[DATA SECTION Boundary: Start]

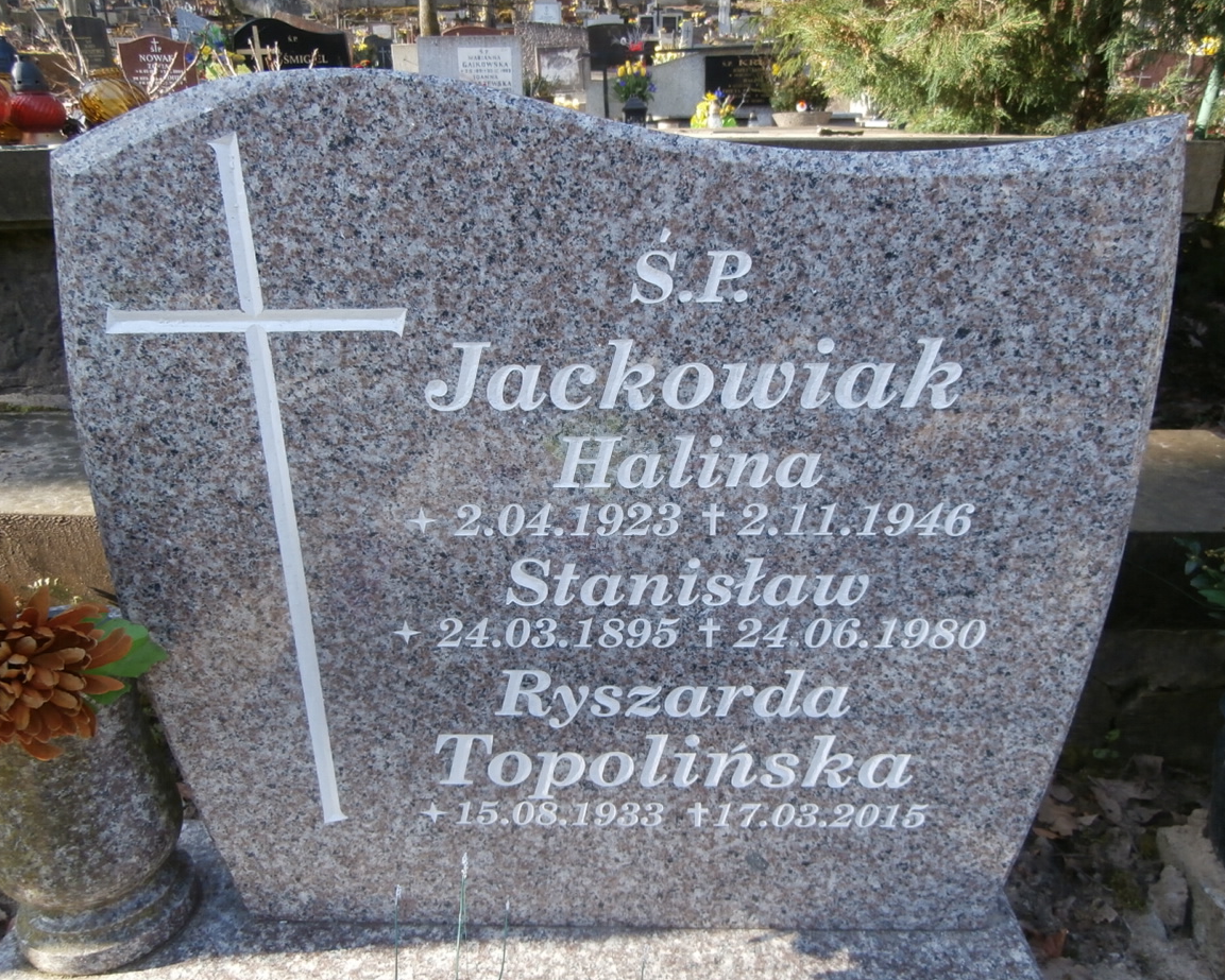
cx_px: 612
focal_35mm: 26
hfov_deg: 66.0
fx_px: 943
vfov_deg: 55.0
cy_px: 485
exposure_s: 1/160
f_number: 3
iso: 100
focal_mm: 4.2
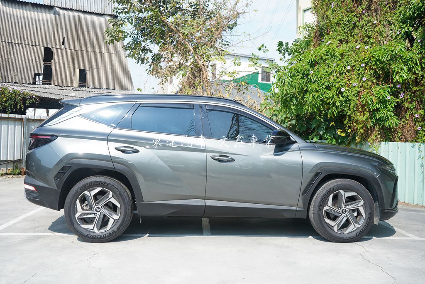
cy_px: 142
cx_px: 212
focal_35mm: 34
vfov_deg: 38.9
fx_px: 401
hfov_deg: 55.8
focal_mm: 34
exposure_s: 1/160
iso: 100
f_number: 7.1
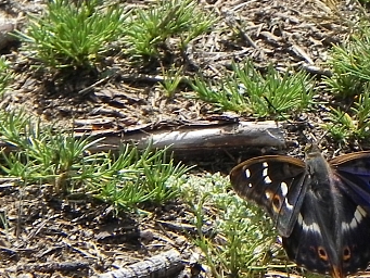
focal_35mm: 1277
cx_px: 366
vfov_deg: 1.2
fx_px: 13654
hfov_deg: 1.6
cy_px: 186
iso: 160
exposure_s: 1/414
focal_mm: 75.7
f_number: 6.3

[DATA SECTION Boundary: End]

PROBLEM TO SOLVE:
Drop the pictures and reproduce the rest of the entries above exactly.

EXERCISE RESPONSE:
cx_px: 612
focal_35mm: 26
hfov_deg: 66.0
fx_px: 943
vfov_deg: 55.0
cy_px: 485
exposure_s: 1/160
f_number: 3
iso: 100
focal_mm: 4.2
cy_px: 142
cx_px: 212
focal_35mm: 34
vfov_deg: 38.9
fx_px: 401
hfov_deg: 55.8
focal_mm: 34
exposure_s: 1/160
iso: 100
f_number: 7.1
focal_35mm: 1277
cx_px: 366
vfov_deg: 1.2
fx_px: 13654
hfov_deg: 1.6
cy_px: 186
iso: 160
exposure_s: 1/414
focal_mm: 75.7
f_number: 6.3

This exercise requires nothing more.